Published: November 2, 2003
THE chief executive of Merrill Lynch, E. Stanley O’Neal, has never been big on clubs. To Mr. O’Neal, who grew up poor in a small Alabama town as a grandson of a slave, clubs symbolized one thing: exclusion.
(...)
A great bear of a man, Mr. Komansky has a backslapping and gregarious nature, symbolizing both the cozy embrace of Mother Merrill, as the bank had come to be known, and the insider ties that made the Big Board hum under Mr. Grasso.
 
For Mr. O’Neal, Merrill Lynch, like the New York Stock Exchange, was too clubby for his tastes.
 
’‘It goes back to Mother Merrill,’’ Mr. O’Neal said in an interview last week, sitting in an armchair in his corner office, which Mr. Komansky formerly occupied. ‘‘People interpret it in different ways. I interpret it as a club. If you are part of the club, we take care of you. But this is a 47,000-person organization, and not everyone can be part of that club.’’
 
Leaning forward in his chair, his deep voice rising a few notes, he added, ‘‘I think clubs have their place, but not in modern commerce.’’
 
Google Books
Demystifying Wall Street:
Shedding a Little Light on the Bull!

By Bruce Fleet
Published by AuthorHouse
2007
Pg. 48:
An example of this culture is Merrill Lynch. Most everyone I know who has spent any time working with Merrill refers to the firm as “Mother Merrill.” THis is due in part to the fact that Merrill has a way of “gently” persuading its employees that Merrill is the only real “way.” Sounds a bit cultish doesn’t it? Merrill has convinced its brokers that if they were to leave the firm, no client would ever follow the broker to their new firm because the clients are really clients of Merrill, not the broker.
     
RedFlagDeals.com
iamfat
Nov 21st, 2007, 10:06 PM
Why is Merrill Lynch called “Mother Merrill”?

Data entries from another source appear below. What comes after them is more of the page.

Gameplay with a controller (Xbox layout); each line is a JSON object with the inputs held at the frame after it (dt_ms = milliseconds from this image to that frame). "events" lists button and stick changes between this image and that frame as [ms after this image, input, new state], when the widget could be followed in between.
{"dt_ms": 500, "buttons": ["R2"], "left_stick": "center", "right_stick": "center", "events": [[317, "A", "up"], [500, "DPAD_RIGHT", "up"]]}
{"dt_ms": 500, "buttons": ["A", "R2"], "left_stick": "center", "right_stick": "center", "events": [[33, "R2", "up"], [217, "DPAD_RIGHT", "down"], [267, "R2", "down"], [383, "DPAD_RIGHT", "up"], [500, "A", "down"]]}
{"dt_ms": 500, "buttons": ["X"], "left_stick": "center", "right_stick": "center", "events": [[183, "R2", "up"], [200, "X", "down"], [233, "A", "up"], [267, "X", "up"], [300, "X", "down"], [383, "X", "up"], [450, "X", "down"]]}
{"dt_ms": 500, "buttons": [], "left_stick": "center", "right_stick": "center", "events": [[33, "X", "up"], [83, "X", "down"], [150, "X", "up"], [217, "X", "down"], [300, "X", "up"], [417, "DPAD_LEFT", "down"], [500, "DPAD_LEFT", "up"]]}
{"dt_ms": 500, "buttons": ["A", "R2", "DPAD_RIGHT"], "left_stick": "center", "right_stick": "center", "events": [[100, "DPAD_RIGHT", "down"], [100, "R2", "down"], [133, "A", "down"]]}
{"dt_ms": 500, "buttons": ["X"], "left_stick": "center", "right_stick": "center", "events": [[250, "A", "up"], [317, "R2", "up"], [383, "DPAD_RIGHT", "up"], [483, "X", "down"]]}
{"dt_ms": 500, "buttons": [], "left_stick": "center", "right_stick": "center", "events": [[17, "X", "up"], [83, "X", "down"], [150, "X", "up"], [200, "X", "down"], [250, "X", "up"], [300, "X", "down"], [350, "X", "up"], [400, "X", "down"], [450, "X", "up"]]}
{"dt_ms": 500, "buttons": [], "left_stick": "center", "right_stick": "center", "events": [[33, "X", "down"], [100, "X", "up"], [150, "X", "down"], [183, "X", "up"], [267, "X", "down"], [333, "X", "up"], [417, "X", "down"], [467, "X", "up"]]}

I couldn’t find a source explaining this, anyone?
   
Forbes.com
Auction-Rate Securities
Nice Try, Mother Merrill

Liz Moyer, 08.12.08, 6:00 AM ET
Last August, Nashville, Tenn.-based investor Dan Daley got nervous about the volatile stock market and instructed his Merrill Lynch broker to move $200,000 of cashed-out stock investments and other cash to a safe place to ride out the storm.
 
North Denver News
Mother Merrill troubles Bank of America
Written by VOA  
Friday, 16 January 2009
When Bank of America swallowed up the investment bank and brokerage Merrill Lynch, known for generations on Wall Street as Mother Merrill, it acquired a massive case of indigestion. The deal, husbanded by the Fed and Treasury, sought to prevent a calamity like the one that followed the collapse of Lehman Brothers.
 
New York (NY) Post
THAIN’S REIGN OF PAIN
OUSTED MERRILL BOSS BROUGHT NOTHING TO BOFA DEAL BUT RED INK
By MARK DeCAMBRE
January 23, 2009
The shotgun marriage of Merrill Lynch’s John Thain and Bank of America’s Ken Lewis already has ended in divorce.
(...)
After slashing costs at NYSE, Thain landed at Merrill in 2007, replacing the disgraced Stanley O’Neal.
 
Early on at Merrill, Thain earned the trust of high-profile execs who hoped that he’d be able to restore the familiar culture that earned Merrill the reputation among investment banks as “Mother Merrill.”